Input data:
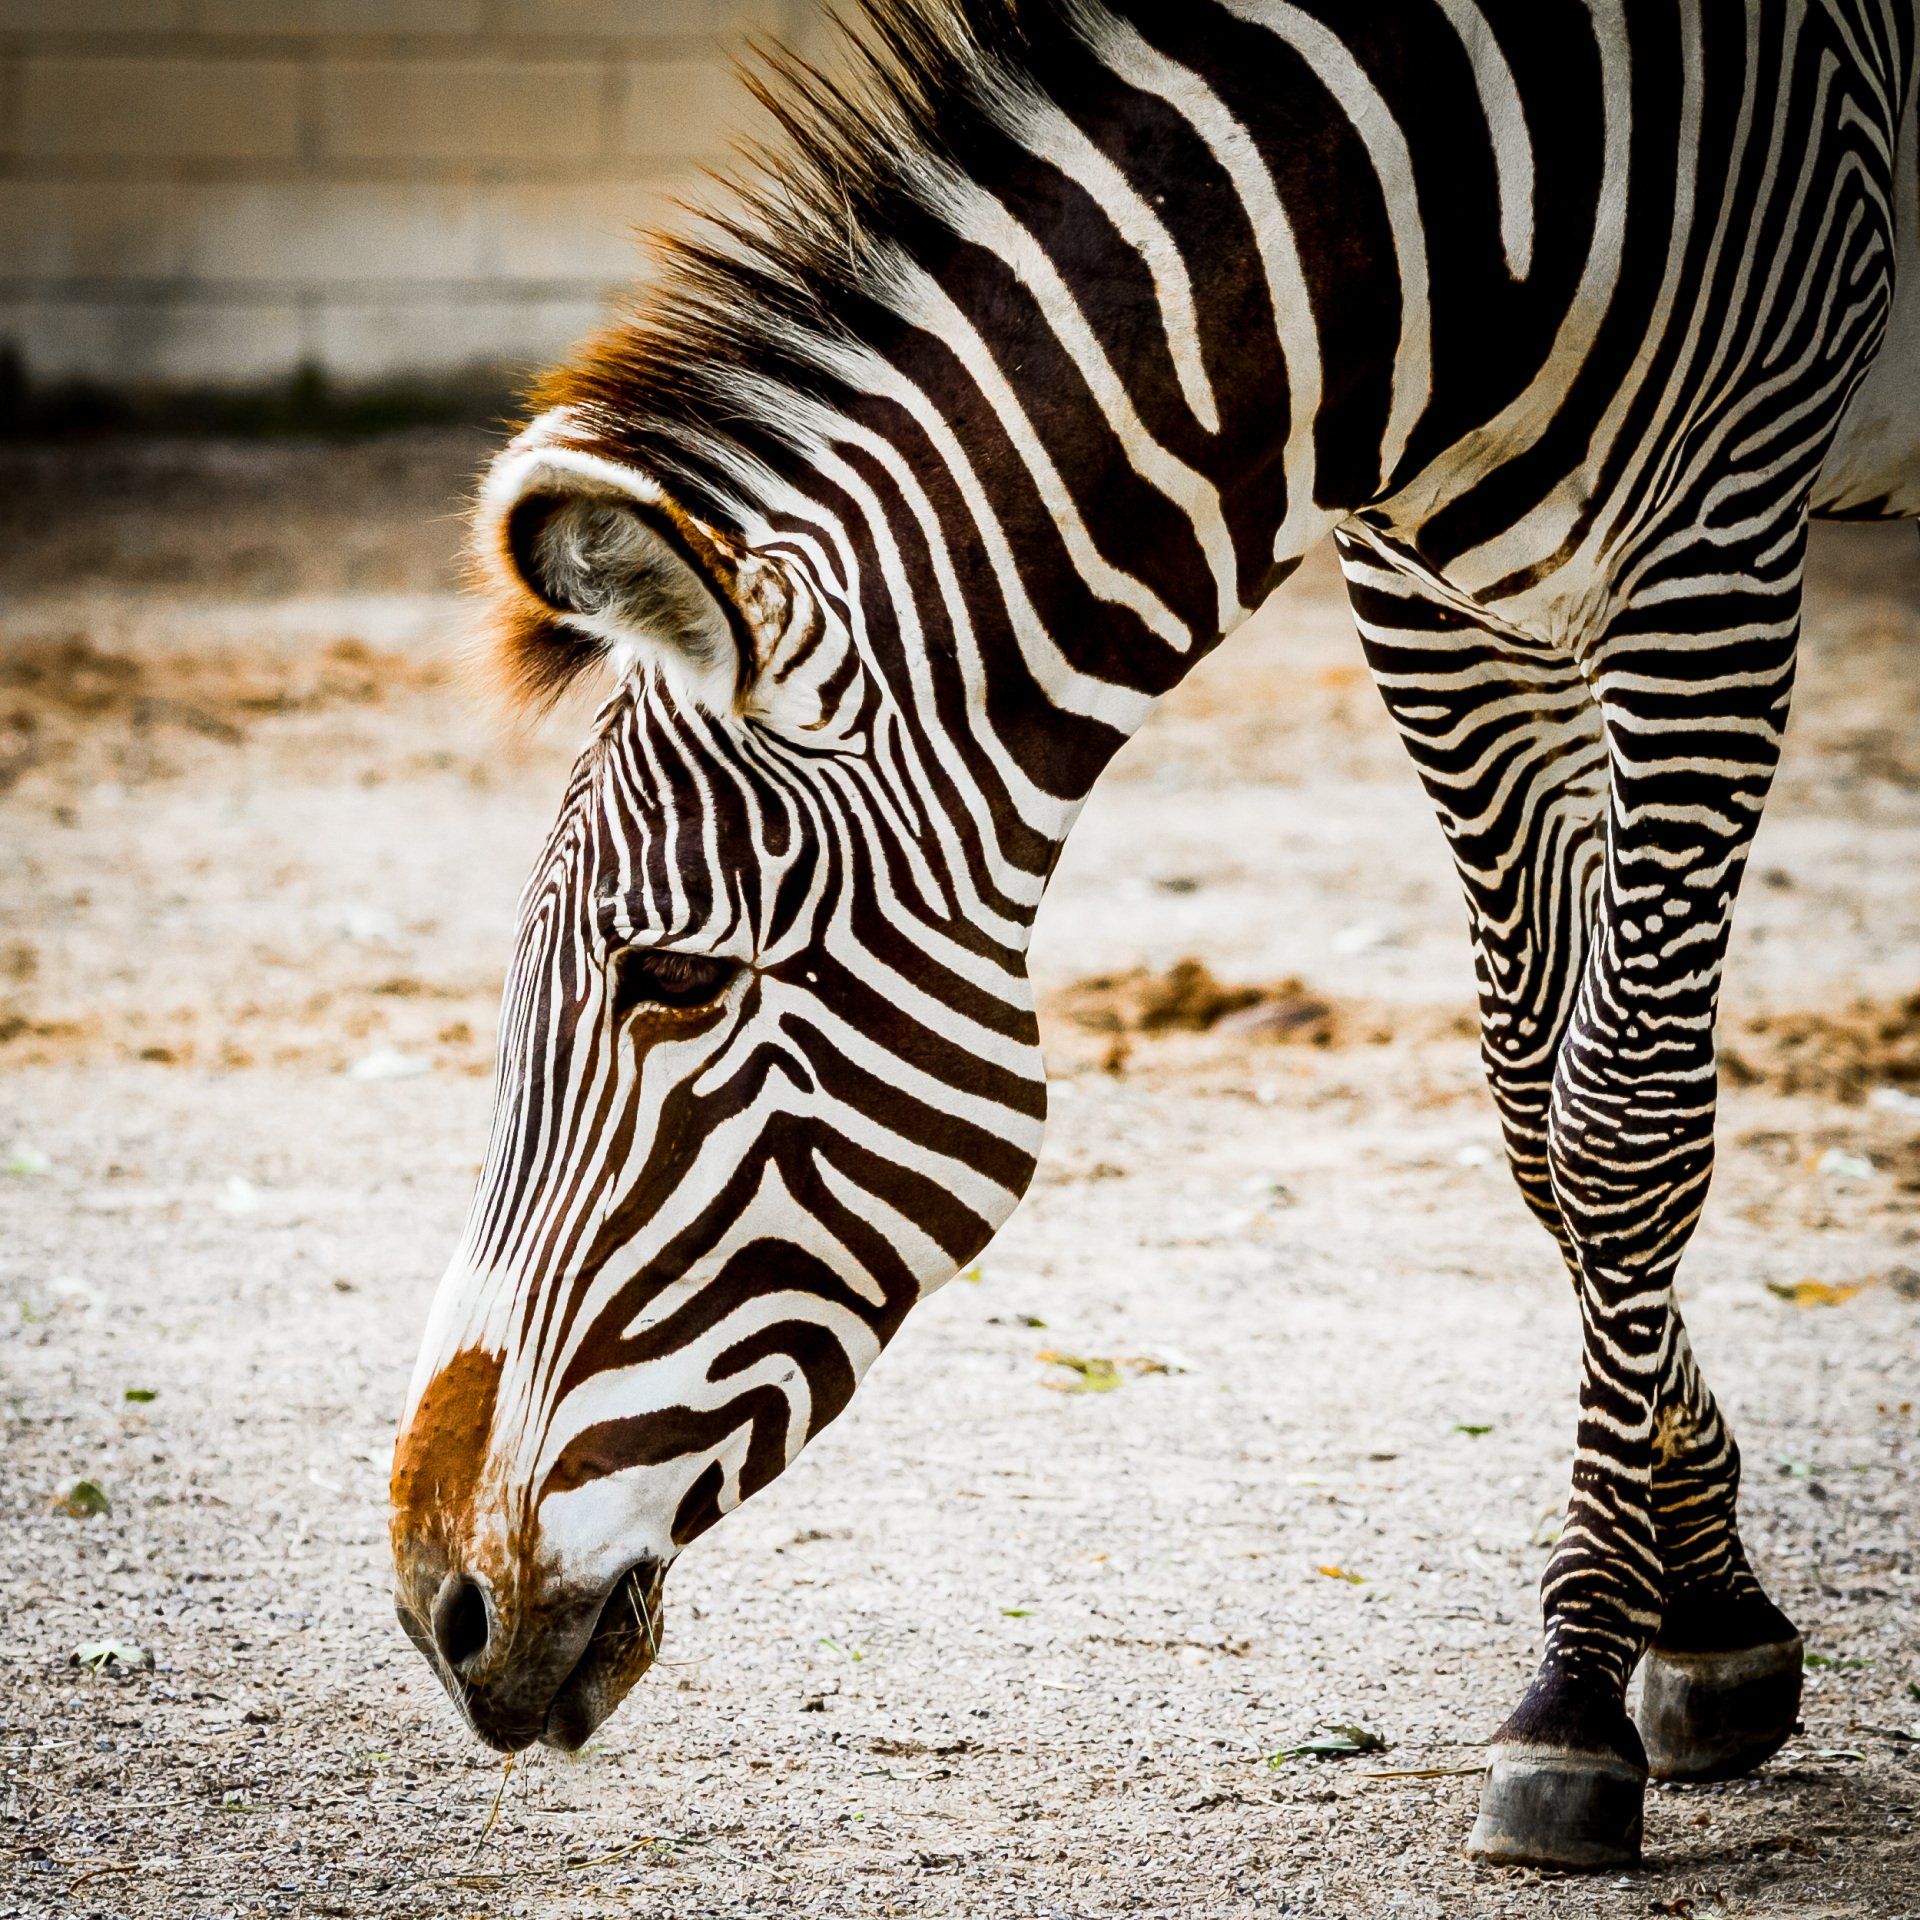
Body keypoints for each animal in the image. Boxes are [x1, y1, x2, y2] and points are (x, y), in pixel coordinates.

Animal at [388, 0, 1919, 1871]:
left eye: (671, 980)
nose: (438, 1609)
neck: (1436, 221)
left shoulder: (1713, 556)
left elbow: (1623, 1124)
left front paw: (1574, 1692)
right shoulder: (1434, 594)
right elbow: (1537, 1116)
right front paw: (1702, 1615)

Problem description:
Please restate all of the listing above word for word, with no pictures.

Answer space:
Body keypoints for each animal in the image. Boxes are [x1, y1, x2, y2] and points are (x, y), in pixel coordinates.

Animal at [388, 0, 1919, 1871]:
left eye: (671, 980)
nose: (438, 1609)
neck: (1436, 221)
left shoulder: (1713, 556)
left elbow: (1623, 1124)
left front paw: (1574, 1692)
right shoulder: (1434, 594)
right elbow: (1537, 1116)
right front paw: (1702, 1615)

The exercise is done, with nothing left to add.